Thursday, October 27 2016
We have many interesting and unusual things in the Heritage & Education Centre (HEC) Archive but for me the clear favourites are the two very large, leather bound volumes presented to Bernard Waymouth, then Secretary of LR, in 1884, by the staff in thanks for him setting up the Society’s first Pension Fund.

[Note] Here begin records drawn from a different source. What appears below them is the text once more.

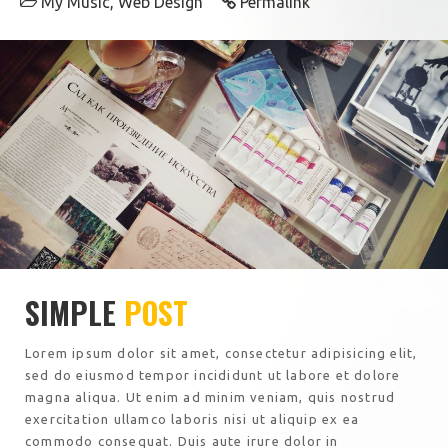
My Music
,
Web Design
Permalink
SIMPLE
POST
Lorem ipsum dolor sit amet, consectetur adipisicing elit,
sed do eiusmod tempor incididunt ut labore et dolore
magna aliqua. Ut enim ad minim veniam, quis nostrud
exercitation ullamco laboris nisi ut aliquip ex ea
commodo consequat. Duis aute irure dolor in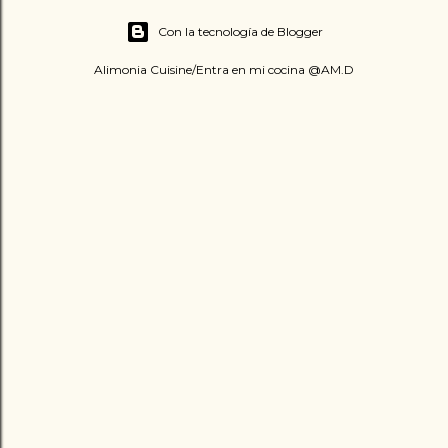
Con la tecnología de Blogger
Alimonia Cuisine/Entra en mi cocina @AM.D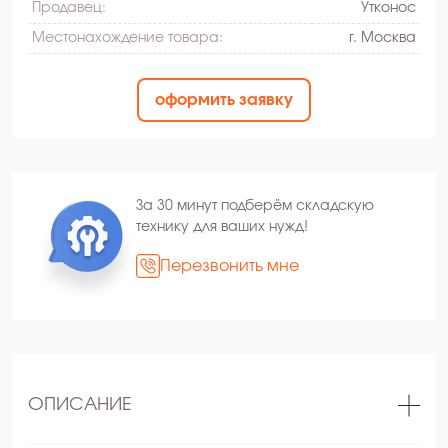
Продавец:
Утконос
Местонахождение товара:
г. Москва
оформить заявку
За 30 минут подберём складскую
технику для ваших нужд!
Перезвонить мне
ОПИСАНИЕ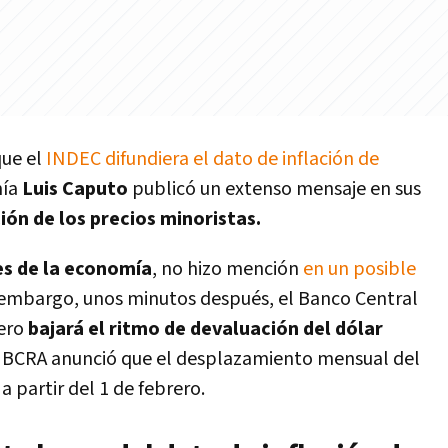
ue el
INDEC difundiera el dato de inflación de
mía
Luis Caputo
publicó un extenso mensaje en sus
ión de los precios minoristas.
es de la economía
, no hizo mención
en un posible
n embargo, unos minutos después, el Banco Central
rero
bajará el ritmo de devaluación del dólar
 BCRA anunció que el desplazamiento mensual del
 partir del 1 de febrero.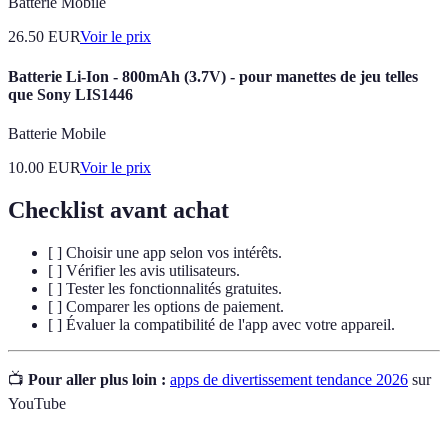
Batterie Mobile
26.50
EUR
Voir le prix
Batterie Li-Ion - 800mAh (3.7V) - pour manettes de jeu telles
que Sony LIS1446
Batterie Mobile
10.00
EUR
Voir le prix
Checklist avant achat
[ ] Choisir une app selon vos intérêts.
[ ] Vérifier les avis utilisateurs.
[ ] Tester les fonctionnalités gratuites.
[ ] Comparer les options de paiement.
[ ] Évaluer la compatibilité de l'app avec votre appareil.
📺
Pour aller plus loin :
apps de divertissement tendance 2026
sur
YouTube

The first volume contains the photographs and signatures of more than 130 exclusive surveyors and clerks employed at that time. It also contains 6 pages of original pen and ink drawings of ships and river scenes by Assistant to the Chief Surveyor, Harry Cornish, who became Chief Ship Surveyor in 1900. The second volume is entirely made up of Cornish’s artwork. There are 36 pages depicting the 46 outports where LR was then based, ranging from London to Prince Edward Island, each page signed by the outport’s surveyors. Each place is depicted by its coat of arms, drawn and embellished by Cornish with references to LR’s work and the sea such as sailing ships and steamers, ships under construction, mermaids, sea sirens, fish, seaweed, shells and seagulls. Some of the outports were picked out for special treatment, for example Liverpool has a charming pen and ink drawing of the Mersey ferry, while the page for Renfrew, Paisley, Dumbarton and Rutherglen has two drawings of a steel mill. The page for the London clerks has letters tumbling through a letter box and an ink pot surrounded by ink splodges.
Through contact with Harry Cornish’s descendants we know that Harry carried a notebook with him everywhere, and doodled in every spare moment. The notebooks reveal his first drafts for some of the artistic embellishments found in the presentation volumes such as the lions that appear on the page for Barrow, Belfast and Rotterdam.